Cameroun : «Pourquoi la tricherie a-t-elle tendance à se développer en milieu scolaire ?»*

Cameroun : «Pourquoi la tricherie a-t-elle tendance à se développer en milieu scolaire ?»*

Cameroun : «Pourquoi la tricherie a-t-elle tendance à se développer
 en milieu scolaire ?»*Sur une station de la ville de Yaoundé, deux enseignants en attente d'un taxi ont engagé une discussion. Elle attire rapidement l'attention d'autres usagers et tourne autour d'un sujet crucial : «Pourquoi la tricherie a-t-elle tendance à se développer en milieu scolaire ?» Si, pour les deux professeurs de lycées et collèges, la réponse paraît évidente dans une société où la médiocrité prend le pas sur le mérite et donc la performance et l'effort, les autres citoyens qui se sont joints à la discussion pointent du doigt les interventions multiformes pour la «réussite» des enfants, généralement sans niveau, le phénomène des «listes» imposées par les hommes politiques et le mauvais traitement du corps enseignant.

D'un côté comme de l'autre, l'on aura été d'accord sur la définition de l'acte : «Tricher, c'est enfreindre les règles d'un jeu en vue de gagner ; c'est enfreindre une règle, un usage en affectant de les respecter ; c'est se conduire avec mauvaise foi, trahir ce que l'on affecte de servir, de respecter ; c'est dissimuler un manque, un défaut dans la confection d'un ouvrage matériel.» La triche se manifeste le plus à l'école, dans le sport et dans les allées des pouvoirs.
D'une manière ou d'une autre, à écouter les différents intervenants, la tricherie à l'école est le reflet de la société. Une société de plus en plus fondée sur l'injustice. Un environnement qui admet que le parent se lance à la recherche des épreuves la veille de la composition, pour produire des corrigés au fils-candidat. Un monde où l'on achète volontiers de faux bulletins dans l'optique d'obtenir frauduleusement une place à son rejeton dans un établissement scolaire.

Le comportement de l'élève est donc inspiré de toutes ces tendances. Son ardeur au travail aussi. Depuis de nombreuses années, le constat est clair : les listes des élèves suspendus des examens officiels s'allongent sans cesse. Certes, le Cameroun n'est pas la France où la publicité sur la longueur des procédures disciplinaires permet d'imaginer l'ampleur du phénomène.
Toujours est-il que, selon certaines études, ce sont les adolescents qui sont amenés à tricher. Cette réalité concernerait peu les enfants du primaire. Ceux-ci peuvent être tentés de regarder la copie du voisin, mais préméditer l'acte, par la préparation d'une antisèche, par exemple, leur est étrange. La tricherie, dans certains établissements de Yaoundé et Douala, va plus loin encore.

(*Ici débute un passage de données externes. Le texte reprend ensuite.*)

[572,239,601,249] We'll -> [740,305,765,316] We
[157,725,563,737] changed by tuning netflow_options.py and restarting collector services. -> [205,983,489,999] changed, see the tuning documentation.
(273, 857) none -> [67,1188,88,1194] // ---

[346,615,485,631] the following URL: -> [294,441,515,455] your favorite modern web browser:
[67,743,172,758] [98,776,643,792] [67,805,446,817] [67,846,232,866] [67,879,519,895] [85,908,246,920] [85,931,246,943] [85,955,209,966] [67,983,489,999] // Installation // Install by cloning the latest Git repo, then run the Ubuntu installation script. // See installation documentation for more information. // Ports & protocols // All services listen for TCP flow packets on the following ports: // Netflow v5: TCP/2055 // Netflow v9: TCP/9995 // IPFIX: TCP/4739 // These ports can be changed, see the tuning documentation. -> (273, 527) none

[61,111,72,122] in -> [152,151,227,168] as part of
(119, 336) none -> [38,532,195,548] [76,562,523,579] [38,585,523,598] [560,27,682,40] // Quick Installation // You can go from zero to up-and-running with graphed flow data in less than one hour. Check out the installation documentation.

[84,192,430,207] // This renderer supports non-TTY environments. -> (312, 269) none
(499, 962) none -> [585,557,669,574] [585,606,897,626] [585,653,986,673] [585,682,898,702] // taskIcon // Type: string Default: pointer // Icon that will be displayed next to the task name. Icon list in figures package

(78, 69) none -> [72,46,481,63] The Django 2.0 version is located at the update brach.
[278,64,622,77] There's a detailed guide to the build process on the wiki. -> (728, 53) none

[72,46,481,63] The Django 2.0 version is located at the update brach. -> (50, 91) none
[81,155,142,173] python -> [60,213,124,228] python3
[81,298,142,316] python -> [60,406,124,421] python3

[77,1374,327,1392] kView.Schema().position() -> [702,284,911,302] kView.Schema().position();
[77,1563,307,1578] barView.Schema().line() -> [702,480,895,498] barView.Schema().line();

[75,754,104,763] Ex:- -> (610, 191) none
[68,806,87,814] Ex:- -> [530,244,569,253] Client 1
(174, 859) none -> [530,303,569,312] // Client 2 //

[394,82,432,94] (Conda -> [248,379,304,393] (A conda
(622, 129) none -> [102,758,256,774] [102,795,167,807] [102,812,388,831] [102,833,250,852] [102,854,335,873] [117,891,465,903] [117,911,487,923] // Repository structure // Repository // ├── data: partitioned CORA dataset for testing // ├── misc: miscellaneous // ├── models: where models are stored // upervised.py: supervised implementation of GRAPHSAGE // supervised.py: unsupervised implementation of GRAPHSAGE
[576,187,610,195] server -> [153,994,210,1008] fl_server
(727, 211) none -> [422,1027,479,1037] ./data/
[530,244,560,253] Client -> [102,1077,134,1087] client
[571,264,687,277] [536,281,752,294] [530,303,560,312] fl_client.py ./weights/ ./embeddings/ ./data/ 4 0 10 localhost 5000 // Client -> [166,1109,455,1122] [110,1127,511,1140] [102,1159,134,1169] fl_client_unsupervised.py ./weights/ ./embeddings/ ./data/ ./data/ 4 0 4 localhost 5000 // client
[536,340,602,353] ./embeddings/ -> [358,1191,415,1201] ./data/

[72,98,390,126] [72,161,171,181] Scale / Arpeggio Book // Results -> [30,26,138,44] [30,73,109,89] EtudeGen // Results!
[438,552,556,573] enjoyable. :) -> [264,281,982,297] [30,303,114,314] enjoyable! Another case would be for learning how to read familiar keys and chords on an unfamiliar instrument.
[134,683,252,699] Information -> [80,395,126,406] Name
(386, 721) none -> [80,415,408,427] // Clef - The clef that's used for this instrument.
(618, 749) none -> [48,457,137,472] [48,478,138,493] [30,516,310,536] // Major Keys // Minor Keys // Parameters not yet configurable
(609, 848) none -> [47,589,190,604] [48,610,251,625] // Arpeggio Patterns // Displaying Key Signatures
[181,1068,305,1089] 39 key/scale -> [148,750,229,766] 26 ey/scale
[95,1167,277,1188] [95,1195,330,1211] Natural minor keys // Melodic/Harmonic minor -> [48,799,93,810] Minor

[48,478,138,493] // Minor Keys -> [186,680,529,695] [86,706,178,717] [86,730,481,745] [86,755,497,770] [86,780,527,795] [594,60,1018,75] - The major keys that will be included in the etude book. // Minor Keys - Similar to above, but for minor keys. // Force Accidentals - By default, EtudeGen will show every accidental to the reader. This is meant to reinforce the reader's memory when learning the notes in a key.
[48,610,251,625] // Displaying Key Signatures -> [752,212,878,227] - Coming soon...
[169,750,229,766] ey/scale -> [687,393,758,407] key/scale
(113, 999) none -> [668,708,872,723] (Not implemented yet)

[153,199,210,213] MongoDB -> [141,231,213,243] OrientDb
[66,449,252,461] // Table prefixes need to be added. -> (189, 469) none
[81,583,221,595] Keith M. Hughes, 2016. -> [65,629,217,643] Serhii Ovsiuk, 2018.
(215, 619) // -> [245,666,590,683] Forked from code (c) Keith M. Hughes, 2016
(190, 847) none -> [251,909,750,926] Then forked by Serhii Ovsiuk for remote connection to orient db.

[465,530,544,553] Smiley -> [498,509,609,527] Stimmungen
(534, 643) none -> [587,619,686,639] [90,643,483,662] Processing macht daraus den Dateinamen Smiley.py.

Ici, certaines épreuves, vendues et proposées aux examens blancs les années précédentes, sont allègrement servies aux élèves contre espèces sonnantes et trébuchantes. Derrière le préjugé de la préparation aux examens, se cache le projet visant à favoriser des candidats avec des épreuves proposées à la banque des épreuves des organisateurs des examens officiels.
La question de la tricherie à l'école amène à poser une question essentielle. Celle non seulement du contenu de l'enseignement, mais aussi celle des méthodes d'enseignement.

Quand un contrôle se résume à restituer des définitions, inculquées pendant un cours et qui peuvent tenir sur un petit bout de papier, on peut se demander s'il est nécessaire d'apprendre ces définitions sachant qu'il y a de grandes chances que l'élève ne s'en souvienne plus après quelques temps : il ne les aura sûrement plus utilisées. Autre préoccupation : l'école est-elle un lieu hautement culturel permettant l'épanouissement des enfants et des adolescents ? L'aveuglement de certains enseignants, lors des contrôles, rejoint leur volonté de ne pas se poser des questions sur ce qu'ils font en classe.

Quand on balance aux élèves une liste fournie de formules mathématiques, on les incite de manière évidente à tricher. Ce qui est vrai pour les mathématiques est valable pour toutes les autres matières. Quel adulte normal supporterait en effet de passer sept heures par jour à écouter un enseignant de maths, d'anglais, d'espagnol, de latin, de français ou d'histoire parler de choses «essentielles» ? On comprend aisément que certains ne réussissent pas leurs études, ou que certains trichent. Tout cela contribue même de manière inconsciente à la tricherie aussi bien dans la société qu'à l'école.